Меня или встревожило это его предположение, или же я увидел в его взгляде и улыбке что-то такое, что пробудило во мне мысль, что я говорю с человеком, стоящим над или под нормой так называемого здравого рассудка, определить который не легко. Некоторое время мы шли молча.
— Вас уже упрекнул кто-нибудь в сумасшествии? — несмело спросил я.
— Да, не один, уже давно. Еще тогда, когда я много и часто говорил. Теперь я обыкновенно молчу, и люди, по старой сентенции, скорее принимают меня за философа.
— Чем же вы вызвали этот суровый упрек?
— Чем? Гм… я скажу это вам. Иногда чужими словами легче определить свое душевное состояние, чем своими. Вы знаете великого, так абсолютно неизвестного Уильяма Блейка. Это был, очевидно, тоже безумец. Воображение для него было божественного происхождения, И, следовательно, чем-то первичным. Он говорил о себе, что способность воображения он культивирует и развивает до такой степени, что оно становится привидением, обычной видимостью, откровением. Так вот, нечто подобное делаю и я. У меня нет его гениальности, я не умею передать того, что вижу (это называется творчеством), и поэтому из моих видений не родятся великие поэмы и миражные рисунки, как у Блейка. Они только расширяют мой кругозор, я несколько глубже смотрю на вселенную, чем мог бы в другом состоянии.
— Но ведь и это не каждому дано, — заметил я.
— В каждом человеке, — ответил он, — существуют основные зародыши еще других чувств, кроме пяти, наиболее развитых и принимаемых за единственные. Но мы мало обращаем внимания на эти зародыши, особенно теперь, в материалистическом, варварском стремлении эпохи, которое увлекает нас, и которое, наконец, увлекало большинство людей. Как вы видите, я не хочу быть несправедливым относительно нашего времени и не принадлежу к тем, которые постоянно только вздыхают о прошлом. Я хотел бы только, чтобы арийский гений, особенно спиритуалистический, снова взял в нас верх. Есть признаки, что понемногу это совершается. Сокровища индийской мудрости, в своем идеальном альтруизме и в необъятной высоте абстрактных понятий, наверняка от основания обновят нашу культуру. Для индусов не осталось тайной ни одна из глубин духа, ни одна психическая тонкость не ускользнула от их внимания…
Но я уклонился. Дело в моем безумии.
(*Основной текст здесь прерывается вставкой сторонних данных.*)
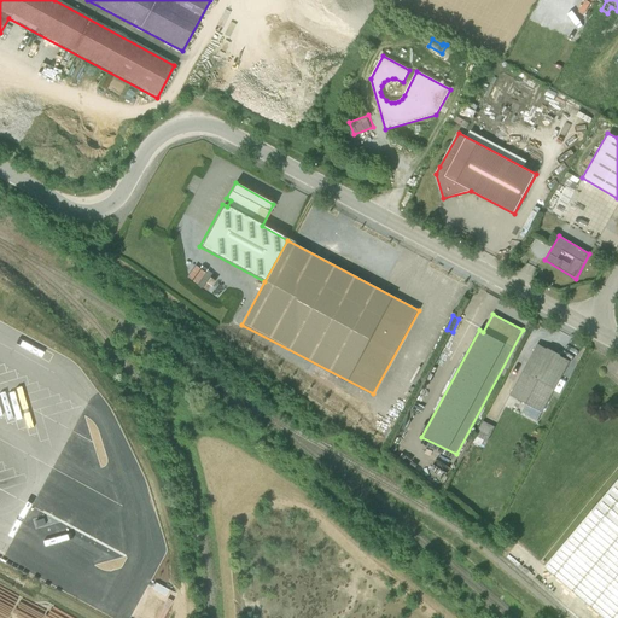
[(522,413),(537,421),(570,361),(560,356),(560,355),(547,348),(547,349),(537,344),(509,395),(526,404),(522,413)]
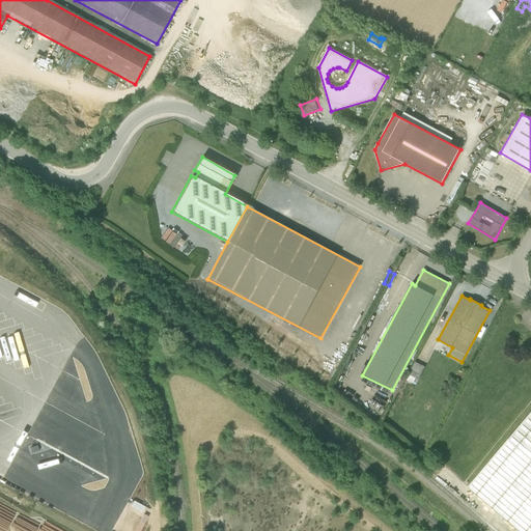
[(415,362),(406,380),(413,384),(416,379),(418,380),(425,367),(415,362)]
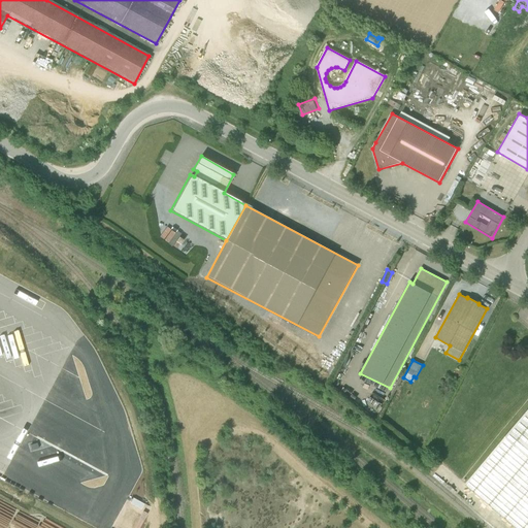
[(527,527),(527,409),(465,485),(517,527),(527,527)]
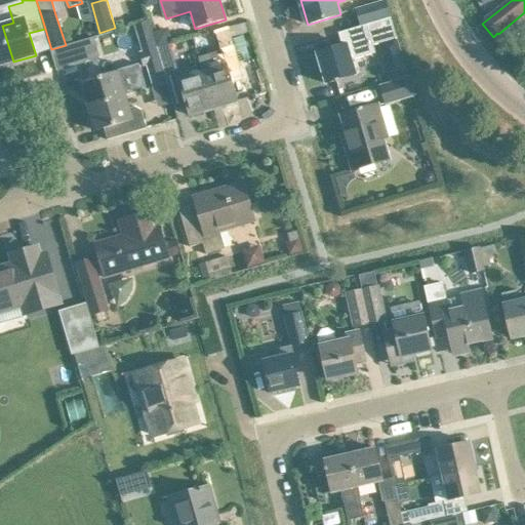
[(357,9),(362,27),(392,18),(386,1),(357,9)]
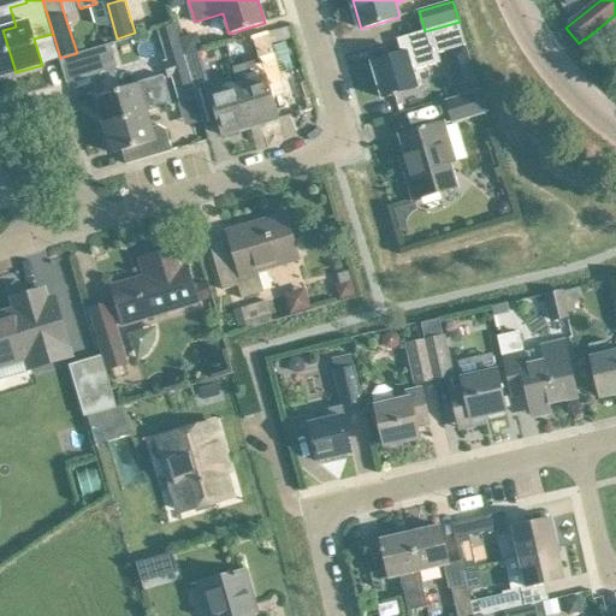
[(284,34),(307,30),(304,19),(283,22),(284,34)]
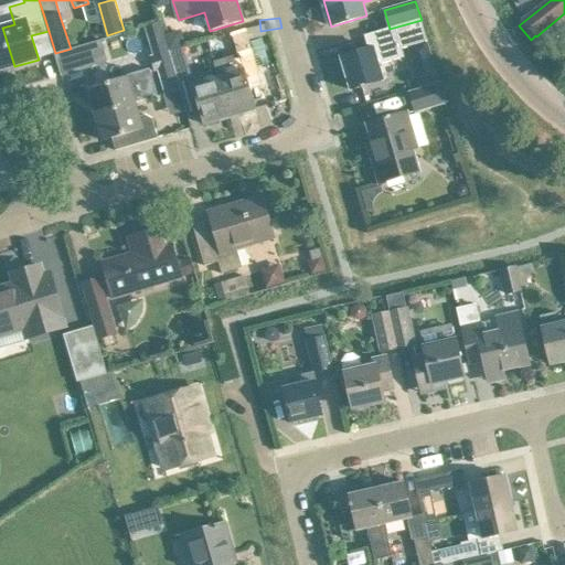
[(384,81),(380,64),(405,57),(402,49),(408,46),(413,59),(430,52),(422,20),(390,29),(364,36),(369,50),(341,59),(351,91),(361,87),(362,89),(366,87),(365,86),(384,81)]
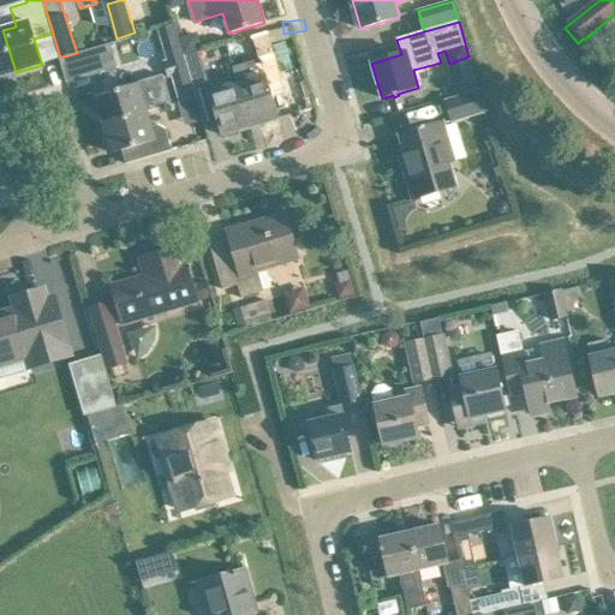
[(174,24),(157,29),(179,103),(196,99),(174,24)]
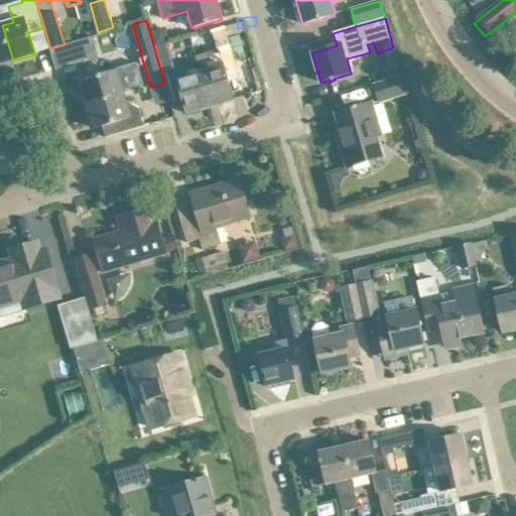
[(0,63),(13,60),(2,25),(0,25),(0,63)]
Так вот, я открыл в себе некое скрытое чувство — я беру такое название, так как иначе назвать этого не сумею, — и этой властью, или, если хотите, этим состоянием своего нетленного, но трансцендентального «я», я в состоянии входить в общение или соприкосновение с существами иными, чем, например, мы сами, или животные, или растения, понимать их, как бы видя их глазами и слыша ушами, — одним словом, совершенно сознательно чувствовать каких-то обитателей не нашей земли, а, скажем, иных небесных тел.
Он замолчал, как бы ожидая моего мнения об этом. Я был странно взволнован. Он имел надо мной какую-то магическую власть, — пока он говорил, я был совершенно убежден в справедливости его слов, сомнения проснулись во мне, только когда он умолк. Я не знал, что сказать ему.
— Вы занимаетесь астрономией? — спросил я уклончиво.
— Ничуть, — спокойно сказал он. — Вы не подумайте, что я читал Фламмариона и строю миры сообразно с его исследованиями или фантазиями. Я не знаю, сколько может быть правды в том, что он говорит о Венере или о Марсе. Но думаю, что ни телескоп, ни математика, ни химия не разрешат тайны звездных загадок.
Астрономией я не занимаюсь, мне не хватает для этого основы вспомогательных наук, но звезды люблю, как идолопоклонник. Представление звезд у идолопоклонников, несмотря на все незнание и заблуждение, было наверняка более близкое к правде, чем сухие и трезвые формулы наших астрономов. Знать, сколько тычинок имеет цветок, как он называется по-латыни, где растет и так далее — недостаточно еще для выяснения растительной сущности, в чем, собственно, и заключается дело. Не правда ли?